De là à savoir qui des YBA ou du prix Turner a permis à l’un ou l’autre d’obtenir une envergure internationale, la frontière est ténue. Avec un pragmatisme anglais, une fois encore, il convient de reconnaître que, dans tous les cas, le prix Turner a accompagné cet art inédit et, à défaut de le faire émerger, a contribué indiscutablement à sa démocratisation.
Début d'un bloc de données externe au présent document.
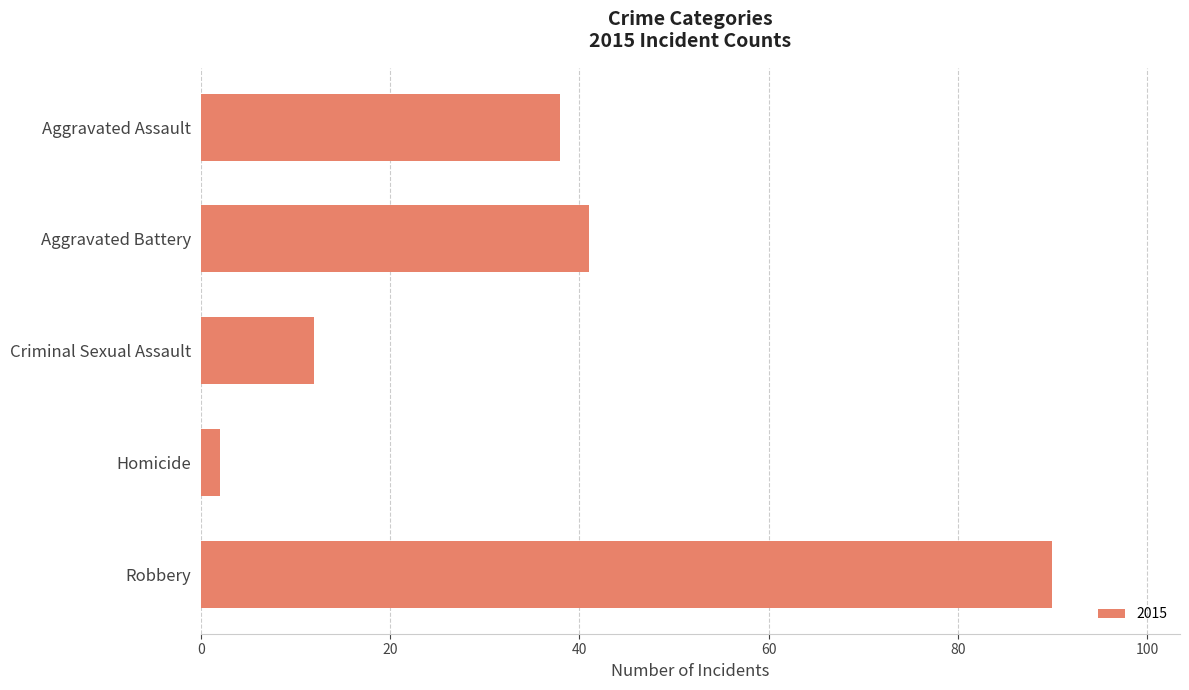

List the labels in order of value, largest first.

Robbery, Aggravated Battery, Aggravated Assault, Criminal Sexual Assault, Homicide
Et par-là à donner ainsi à chacun des artistes contemporains une reconnaissance certaine du grand public anglais.
Et Jeremy Deller, lui-même lauréat du prix, ne s’y trompe pas, affirmant que ce dernier a la capacité de donner aux spectateurs le sentiment de ne pas se sentir stupide, l’exposition des lauréats étant généralement très didactique et pédagogique « quand bien même les œuvres ne le sont pas ». Un trait d’union nécessaire entre le grand public et l’art contemporain en quelque sorte : « Si vous visitez l’exposition, vous faites vous-même partie de quelque chose, ce qui rend le Prix tout à fait excitant ».
Mais cette nouveauté et cette excitation n’est pas l’apanage de chacune des éditions. Et l’édition 2011, si elle a renouvelé l’expérience et le succès d’une exposition des nominés en dehors de Londres, poursuit sur la lancée des précédentes avec une sélection d’artistes bien moins irrévérencieux que leurs « aînés » YBA. Reflet du temps plus que véritable ligne de conduite d’un jury, les travaux présentés par Karla Black, Martin Boyce, Hillary Lloyd et George Shaw, offraient cette année une exposition très calme, tout en retenue.
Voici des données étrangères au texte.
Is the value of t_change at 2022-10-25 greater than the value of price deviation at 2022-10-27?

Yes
Et c’est finalement Martin Boyce, qui prolonge dans son travail empreint d’architecture et d’Art déco, le souffle des arbres cubistes des jumeaux Jan et Joël Martel (1896-1966), sculpteurs français exposés notamment, dans les années 20 au Salon des indépendants qui remporte cette édition 2011. Une base qui donne à son travail un pattern qu’il revisite au gré d’installations et de sculptures, agençant des espaces poétiques, redessinant le monde en lignes constructivistes. S’il mélange ainsi des éléments épars, usant de bois, d’acier auxquels il juxtapose du mobilier urbain, Martin Boyce retrouve une poésie de la combinaison dessinant un lien intime entre l’histoire des arts décoratifs, du constructivisme et de l’appropriation contemporaine. Et de cette mélancolique et inspirée atmosphère émerge un sens de la forme indéniable ravivant autant que fabriquant un romantisme des souvenirs : « Lorsque je fabrique ces œuvres, j’essaie de donner l’impression qu’elles ont été trouvées ainsi, je veux qu’on ressente chacune d’entre elles comme si elle avait été découverte et non pas faite. »
Loin donc des folies subversives des YBA, le très calme Martin Boyce a été récompensé pour sa capacité, selon les mots du jury, à « ouvrir un nouveau sens poétique ». Ne sera restée de l’irrévérence, dans cette édition 2011, que la sortie inopinée, lors de la cérémonie, d’un homme nu en tutu, Mark Roberts, spécialiste de ce genre d’opérations, rapidement appréhendé par les services de sécurité. On se satisfera donc sans mal, dorénavant, de la poésie.